Understanding Bordeaux wines is difficult because, within each of the three major areas, there are numerous sub-regions that appear on wine labels. There are the most famous appellations like Pomerol and St. Emilion on the Right Bank, and Margaux, St. Estephe, Pauillac, and St. Julien on the Left Bank.
During the month of February, we've taken a tour of the Bordeaux region and visited many of the famous and the lesser-known appellations. In each area, we've identified several typical wines that are priced under $40 a bottle. Sometimes, you can find the more expensive wines on sale under $25 (our normal price limit in this blog).
What are the lessons learned from our focus on Bordeaux this month? Here are a couple:
1. The wine from each region has its own style and typical characteristics. Within each region of Bordeaux, there are numerous micro-climates that affect how wines develop.
2. Vintages are very important. A wise strategy, to obtain the best value-priced Bordeaux wines for your dollar, is to concentrate on the exceptional vintages like 2005, 2000, 1995, 1990, 1982, etc. There is speculation that 2009 will be another excellent vintage. The initial results from barrel-tasting the 2009 wines will be available in a couple months.
3. The French contend that "terroir" is the single most important factor that produces a good wine. The term, terroir, includes the type of soil, the location (elevation, hillside vs. next to river, etc.), the type and ages of the vines, the micro-climate, and other factors.

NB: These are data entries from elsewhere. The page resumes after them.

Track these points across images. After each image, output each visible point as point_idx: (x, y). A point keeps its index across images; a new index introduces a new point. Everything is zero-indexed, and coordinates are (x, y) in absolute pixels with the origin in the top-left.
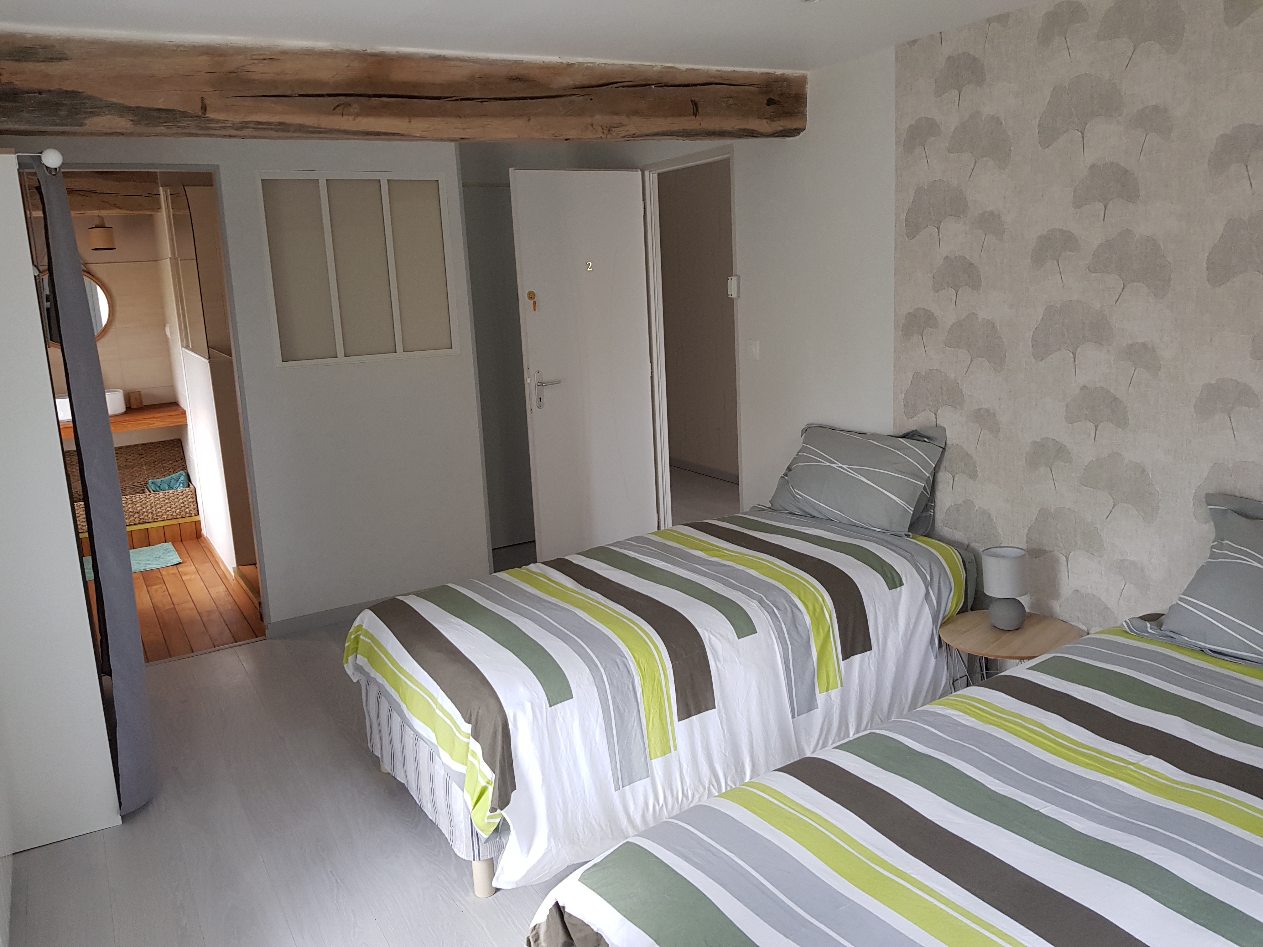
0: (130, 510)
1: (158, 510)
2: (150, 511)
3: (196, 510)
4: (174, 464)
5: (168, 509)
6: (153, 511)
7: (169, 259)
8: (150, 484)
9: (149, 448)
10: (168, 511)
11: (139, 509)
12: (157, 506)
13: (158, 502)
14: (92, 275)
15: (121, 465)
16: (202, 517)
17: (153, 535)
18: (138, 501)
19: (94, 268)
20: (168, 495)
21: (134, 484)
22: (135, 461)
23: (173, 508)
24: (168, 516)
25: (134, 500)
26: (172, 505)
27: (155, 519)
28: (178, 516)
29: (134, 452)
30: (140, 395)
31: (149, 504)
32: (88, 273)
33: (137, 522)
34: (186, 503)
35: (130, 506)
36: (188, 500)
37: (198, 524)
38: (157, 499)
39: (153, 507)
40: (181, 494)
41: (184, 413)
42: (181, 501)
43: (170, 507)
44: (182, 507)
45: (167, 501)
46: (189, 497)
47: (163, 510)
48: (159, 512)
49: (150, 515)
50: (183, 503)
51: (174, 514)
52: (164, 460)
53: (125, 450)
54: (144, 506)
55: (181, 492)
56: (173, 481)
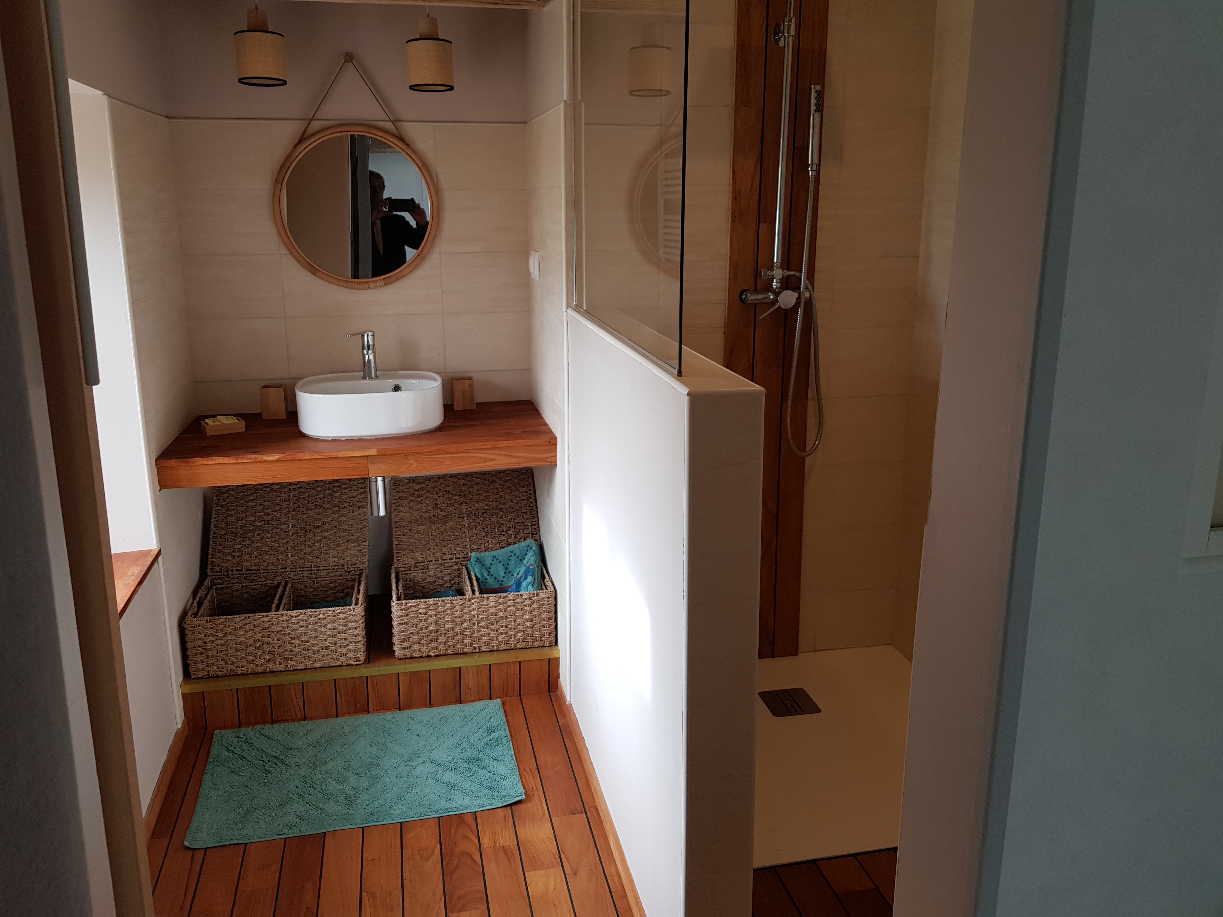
0: (432, 627)
1: (484, 631)
2: (467, 632)
3: (553, 635)
4: (517, 520)
5: (501, 630)
6: (474, 631)
7: (562, 105)
8: (473, 560)
9: (478, 484)
10: (501, 634)
11: (448, 626)
12: (483, 624)
13: (484, 615)
14: (408, 145)
15: (427, 515)
16: (563, 651)
17: (470, 682)
18: (449, 612)
19: (412, 131)
20: (504, 603)
21: (445, 557)
22: (451, 509)
23: (510, 629)
24: (500, 643)
25: (440, 609)
26: (510, 621)
27: (475, 648)
28: (519, 646)
29: (451, 488)
30: (471, 386)
31: (467, 617)
32: (402, 140)
33: (442, 652)
34: (537, 620)
35: (432, 620)
36: (540, 615)
37: (553, 664)
38: (483, 608)
39: (474, 624)
40: (528, 602)
41: (552, 442)
42: (527, 616)
43: (506, 627)
44: (527, 627)
45: (501, 614)
46: (544, 608)
47: (492, 630)
48: (484, 635)
49: (467, 641)
50: (531, 620)
51: (512, 641)
52: (501, 511)
53: (435, 484)
54: (458, 620)
55: (530, 599)
56: (513, 558)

4. The skill of the winemaker and the methods used at each stage of the wine-making process can also have a profound effect on the taste and quality of the wine that is produced -- from the initial pruning of the vines and reduction of leaves through the growing season, to the final selection and blending of different vats of wine from different vineyards to produce the final wine in barrels.

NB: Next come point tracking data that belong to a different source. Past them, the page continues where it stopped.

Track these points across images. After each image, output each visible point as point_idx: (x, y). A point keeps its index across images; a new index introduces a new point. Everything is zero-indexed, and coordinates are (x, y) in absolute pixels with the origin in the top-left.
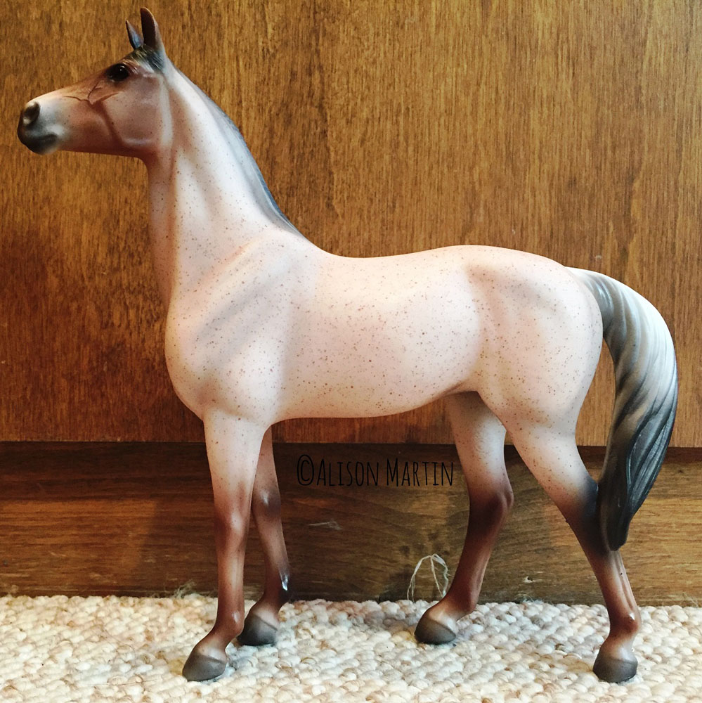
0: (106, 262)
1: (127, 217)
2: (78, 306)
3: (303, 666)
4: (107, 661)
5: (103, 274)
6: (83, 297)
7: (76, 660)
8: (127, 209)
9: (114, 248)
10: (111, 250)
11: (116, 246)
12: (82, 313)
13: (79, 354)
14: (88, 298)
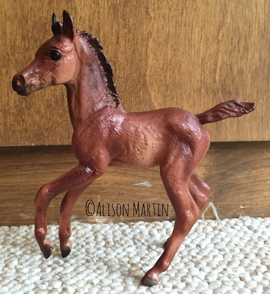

5. Many Bordeaux wines need time in the cellar before you can drink and enjoy them. For persons who buy the most expensive and longest-lasting wines from Margaux, Pomerol, etc., should plan on 10-15 years in the cellar and the wines will last for 30-40 years or more. For wines costing under $25, you can usually drink them soon after bottling, if you decant them and let them breath for a couple hours before serving.
6. To obtain the best wine for your dollar, searching for heavily-discounted wines on sale can be very effective. For example, if you like wines from the Margaux region, would you rather purchase a "full-price" wine for $20 -- or a $40 bottle of wine that is on sale for $20? Of course, you need to taste a wide range of wines and determine which wines you like best because personal taste is most important. Most times, however, your preferred wine at the $40 price point will be clearly superior to any of your favorite wines at the $20 price point. Even if you like the $20 wine best, you can buy many more bottles for the same dollars if you can find your preferred wine on sale.
In summary, I find Bordeaux to be a fascinating wine region. Although it takes some time to get familiar with the different sub-regions, Bordeaux offers vast potential for enjoying excellent wine over many years.